The greatest challenge of being a professional dancer and actress nowadays is the fact that you are freelance. You have to be fine with riding the emotional rollercoaster of not knowing when your next job will be. Will I make the required salary for SAG healthcare? Can I sustain this?

Another challenge for me is literally being “camera ready” 24/7. And by “camera ready,” I mean looking and feeling your own personal best at all times. There are no cheat days and no days off, because you never know when your audition will pop up. As an actor and dancer, you are on call 24/7.

I maintain myself by exercising hard everyday (I’ll either take a hot vinyasa yoga class, hot yoga barre, pilates reformer class, or do my own circuit of cardio and strengthening/toning exercises at my local gym). In addition, I eat very clean and stay as close as I can to a vegan and gluten-free diet. Thank goodness I am obsessed with skincare. I make sure to give myself facials and body scrubs on the daily. I also like to use oils as body treatments and all-natural makeup and skincare.

From the outside, it may look like a glamorous life – performing in front of thousands or appearing in tv, film and national/international commercials – but I assure you, in the off moments, it’s hard and it definitely takes a toll on relationships, from family to friends to your personal life.

There has to be a sacrifice and you cannot let emotions and/or rejections (which happen multiple times a day) get the best of you. As soon as you hit a low, you need to quickly snap out of it and pull yourself out.

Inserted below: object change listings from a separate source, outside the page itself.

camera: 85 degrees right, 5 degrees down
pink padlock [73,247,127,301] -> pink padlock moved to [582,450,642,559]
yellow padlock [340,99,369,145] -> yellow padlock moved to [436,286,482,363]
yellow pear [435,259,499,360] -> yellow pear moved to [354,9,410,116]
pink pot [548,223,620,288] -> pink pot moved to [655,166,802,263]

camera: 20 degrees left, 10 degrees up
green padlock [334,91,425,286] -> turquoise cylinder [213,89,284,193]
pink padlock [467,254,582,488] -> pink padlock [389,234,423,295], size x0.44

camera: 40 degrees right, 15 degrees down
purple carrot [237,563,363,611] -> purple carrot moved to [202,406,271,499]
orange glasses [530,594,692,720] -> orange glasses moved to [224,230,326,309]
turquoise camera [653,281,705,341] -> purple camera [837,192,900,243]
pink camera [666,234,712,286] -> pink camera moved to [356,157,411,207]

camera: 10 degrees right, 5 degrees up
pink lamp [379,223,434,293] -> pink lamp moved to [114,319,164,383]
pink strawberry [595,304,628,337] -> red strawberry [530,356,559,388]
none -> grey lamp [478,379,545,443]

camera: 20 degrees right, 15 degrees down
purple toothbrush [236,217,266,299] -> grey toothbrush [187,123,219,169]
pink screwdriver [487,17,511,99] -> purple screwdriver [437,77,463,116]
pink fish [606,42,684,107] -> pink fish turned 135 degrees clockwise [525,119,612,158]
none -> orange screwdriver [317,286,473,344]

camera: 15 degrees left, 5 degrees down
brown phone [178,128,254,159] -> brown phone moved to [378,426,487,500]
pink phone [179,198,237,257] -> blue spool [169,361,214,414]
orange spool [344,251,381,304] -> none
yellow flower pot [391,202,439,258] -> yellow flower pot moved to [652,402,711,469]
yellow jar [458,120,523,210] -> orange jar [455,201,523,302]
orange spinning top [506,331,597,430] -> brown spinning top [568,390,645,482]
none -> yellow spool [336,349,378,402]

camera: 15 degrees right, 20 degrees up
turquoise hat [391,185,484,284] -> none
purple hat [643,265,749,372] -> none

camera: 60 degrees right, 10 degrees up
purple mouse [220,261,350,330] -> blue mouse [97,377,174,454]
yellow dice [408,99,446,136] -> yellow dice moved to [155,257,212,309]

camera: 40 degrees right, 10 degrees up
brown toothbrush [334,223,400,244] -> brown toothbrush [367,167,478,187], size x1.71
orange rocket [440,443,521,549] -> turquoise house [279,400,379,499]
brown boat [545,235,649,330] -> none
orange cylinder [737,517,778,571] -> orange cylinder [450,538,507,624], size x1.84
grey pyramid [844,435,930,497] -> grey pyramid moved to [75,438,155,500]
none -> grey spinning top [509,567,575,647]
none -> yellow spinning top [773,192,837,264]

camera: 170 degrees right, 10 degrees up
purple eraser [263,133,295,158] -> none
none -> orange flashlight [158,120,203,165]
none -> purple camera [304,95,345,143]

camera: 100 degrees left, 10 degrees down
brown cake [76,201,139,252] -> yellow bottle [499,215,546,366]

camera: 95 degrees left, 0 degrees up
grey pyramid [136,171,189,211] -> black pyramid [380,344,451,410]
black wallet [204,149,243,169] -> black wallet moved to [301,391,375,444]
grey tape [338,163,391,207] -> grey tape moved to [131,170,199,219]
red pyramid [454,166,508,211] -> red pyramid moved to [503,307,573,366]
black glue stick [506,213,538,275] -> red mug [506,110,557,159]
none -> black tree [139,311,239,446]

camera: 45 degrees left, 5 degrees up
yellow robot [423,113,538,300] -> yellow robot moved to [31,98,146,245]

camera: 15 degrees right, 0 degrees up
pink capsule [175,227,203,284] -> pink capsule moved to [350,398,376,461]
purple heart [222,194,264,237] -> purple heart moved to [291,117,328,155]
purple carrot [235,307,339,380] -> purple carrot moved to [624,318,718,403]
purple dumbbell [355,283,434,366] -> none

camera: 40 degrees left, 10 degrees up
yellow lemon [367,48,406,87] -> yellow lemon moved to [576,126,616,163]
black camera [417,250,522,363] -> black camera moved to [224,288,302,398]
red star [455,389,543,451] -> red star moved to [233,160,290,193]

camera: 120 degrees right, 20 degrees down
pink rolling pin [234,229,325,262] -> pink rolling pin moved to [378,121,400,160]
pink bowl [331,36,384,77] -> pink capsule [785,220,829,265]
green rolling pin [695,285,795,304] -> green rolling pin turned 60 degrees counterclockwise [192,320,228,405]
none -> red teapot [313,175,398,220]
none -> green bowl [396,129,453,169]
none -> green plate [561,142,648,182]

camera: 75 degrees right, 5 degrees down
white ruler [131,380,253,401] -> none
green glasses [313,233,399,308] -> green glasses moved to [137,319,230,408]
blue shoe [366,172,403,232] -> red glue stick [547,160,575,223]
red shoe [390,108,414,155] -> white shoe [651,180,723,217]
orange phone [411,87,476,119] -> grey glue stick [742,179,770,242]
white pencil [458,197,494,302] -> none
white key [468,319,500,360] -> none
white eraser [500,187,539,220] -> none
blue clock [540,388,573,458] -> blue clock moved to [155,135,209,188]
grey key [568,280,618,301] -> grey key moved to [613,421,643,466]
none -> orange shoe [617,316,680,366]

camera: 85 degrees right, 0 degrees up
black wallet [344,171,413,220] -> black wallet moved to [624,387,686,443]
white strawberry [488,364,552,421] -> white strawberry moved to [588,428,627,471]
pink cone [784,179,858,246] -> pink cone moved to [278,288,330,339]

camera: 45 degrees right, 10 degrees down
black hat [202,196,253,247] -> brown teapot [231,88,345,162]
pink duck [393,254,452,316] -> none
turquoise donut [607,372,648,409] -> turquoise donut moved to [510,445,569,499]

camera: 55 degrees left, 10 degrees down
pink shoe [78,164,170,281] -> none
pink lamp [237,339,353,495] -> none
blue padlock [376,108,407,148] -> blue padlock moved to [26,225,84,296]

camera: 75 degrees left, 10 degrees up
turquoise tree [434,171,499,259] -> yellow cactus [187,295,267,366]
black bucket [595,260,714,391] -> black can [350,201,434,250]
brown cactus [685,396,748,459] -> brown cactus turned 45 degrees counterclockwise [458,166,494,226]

It’s a game of mental strength, because the moment you let it all unravel, it’s very hard to pick up the pieces and come back. I’m so grateful for a supportive family and a wonderful and patient close knit group of friends to support me during both the high and low points.

Touring as a performer is another challenge. You are essentially go-go-going for the duration of the tour – sometimes as long as 3 months before an official break – and that takes a toll on your health and definitely on relationships. Patience is such an important virtue to me.

Lastly, perhaps the hardest challenge of being a performer is that even when you think you have arrived, you have to keep working, striving towards achieving higher goals, and re-creating in order to be fully present as an artist.